■近代日本美術教育史研究
■関連資料
▶︎山本鼎
山本 鼎(やまもと かなえ、1882年(明治15年)10月14日 – 1946年(昭和21年)10月8日) は、愛知県額田郡岡崎町(現・岡崎市)出身の版画家・洋画家・教育者。16歳からは長野県上田市に住み、美術の大衆化、民衆芸術運動のなかに身を投じた。長男は詩人の山本太郎。画家で詩人の村山槐多は従弟。
▶︎帰国後の活動
1918年(大正7年)には、戸張孤雁らと日本創作版画協会を設立[1]。日本画、洋画と並ぶべき版画の独自性を主張するなど今日の創作版画の隆盛をもたらすことに貢献した。(「版画」という語は鼎の造語であるといわれている。「平凡社、世界大百科事典」)また同年、小県郡神川小学校で「児童自由画の奨励」の講演を行ったことを契機に、子供に自由に描かせる自由画運動を推進することになった。1919年(大正8年)には、農民美術練習所を開講し[1]、終生農民美術振興に献身することになった。また、鼎は描きやすい画材の研究をかさね、クレパスを考案したことでも知られている。
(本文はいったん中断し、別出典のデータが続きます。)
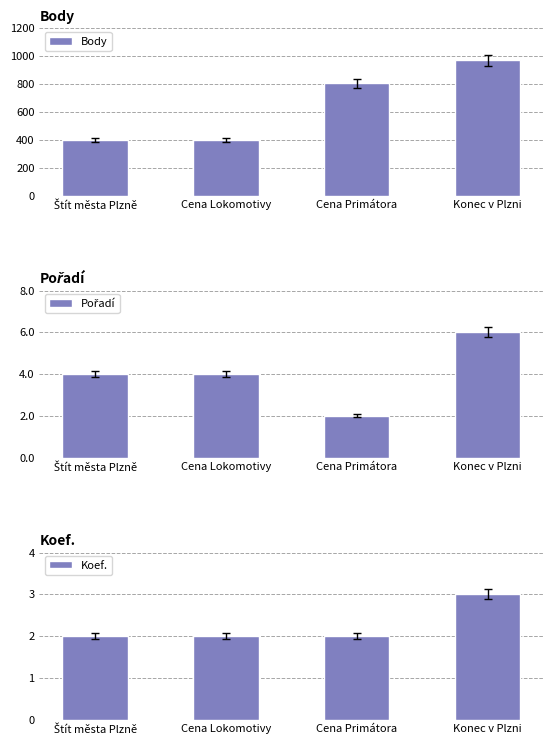

Which category has the highest value in the Koef. series?

Konec v Plzni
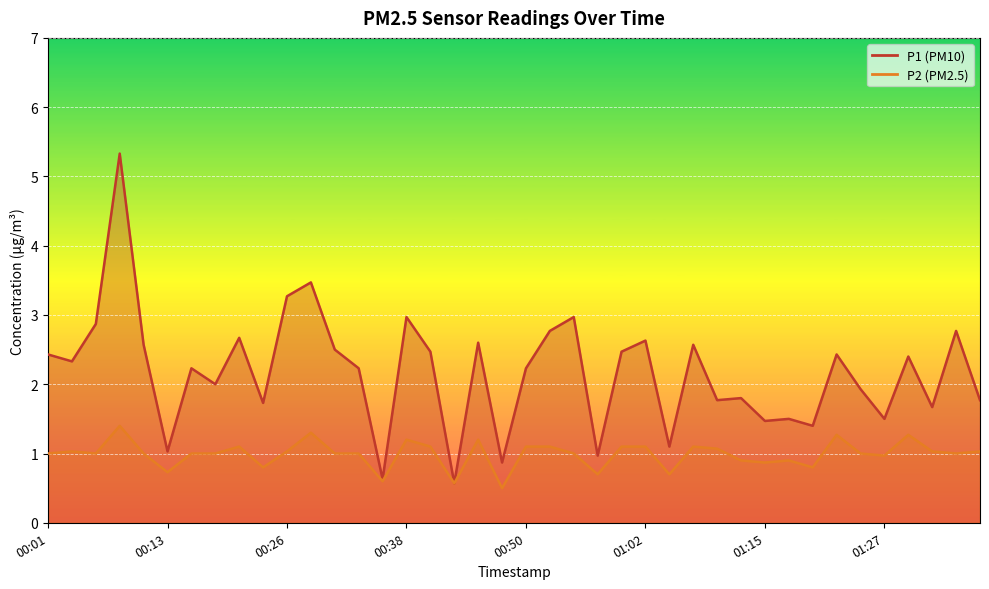

True or false: P1 has a value of 2.6 at 00:45.

True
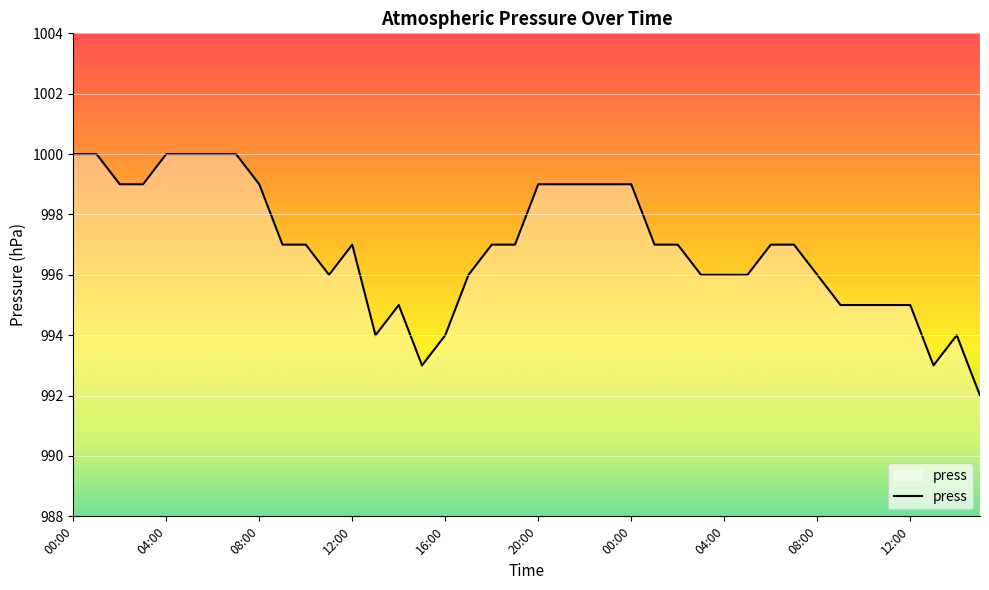

What is the minimum value shown in the chart?

992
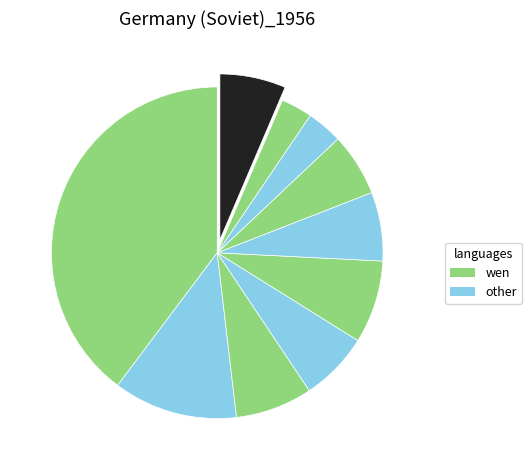

How many segments does this pie chart have?

10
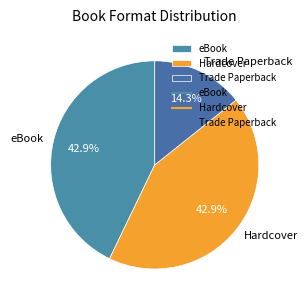

True or false: Hardcover accounts for 43% of the total.

True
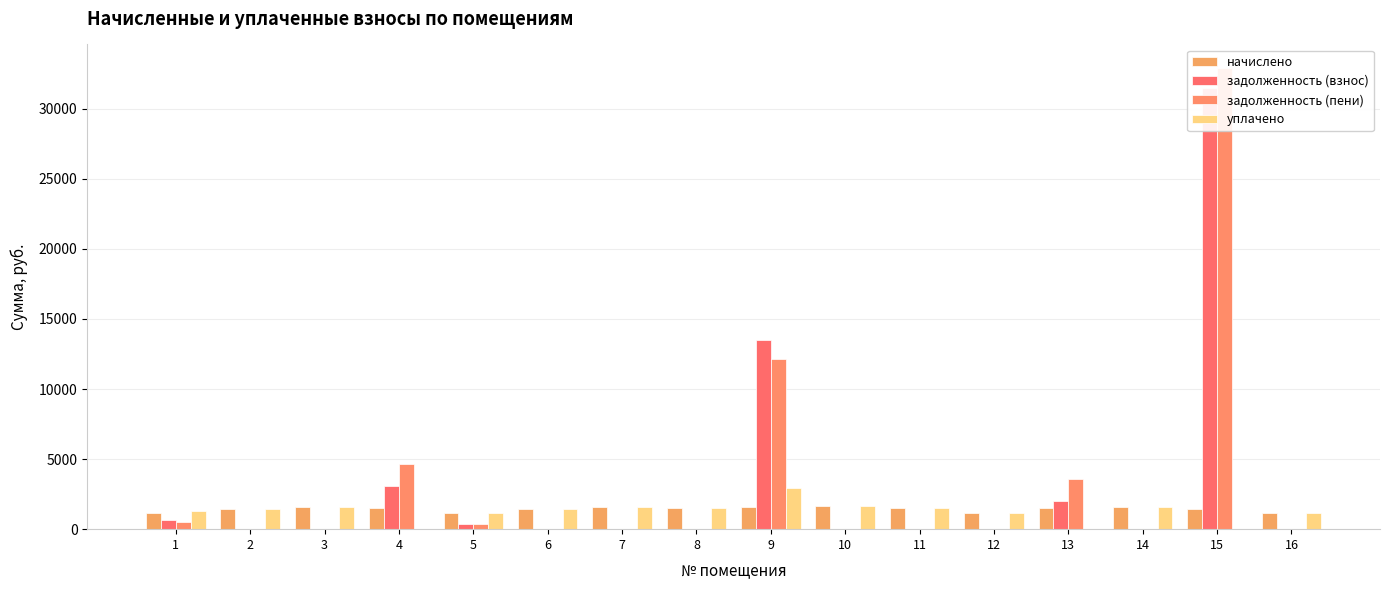

The задолженность (взнос) series shows 386.1 at 5. True or false?

True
山本の郷里の知り合いが星野温泉の支配人をしていたことから、帰国後の第一作「温泉道」を軽井沢で描いて発表したところ、富岡製糸場の所長から申し出があり、軽井沢のアトリエを進呈された。所長は、偶然軽井沢で画作に励む山本を目撃し、その真摯な姿勢に感激したゆえの好意だったという。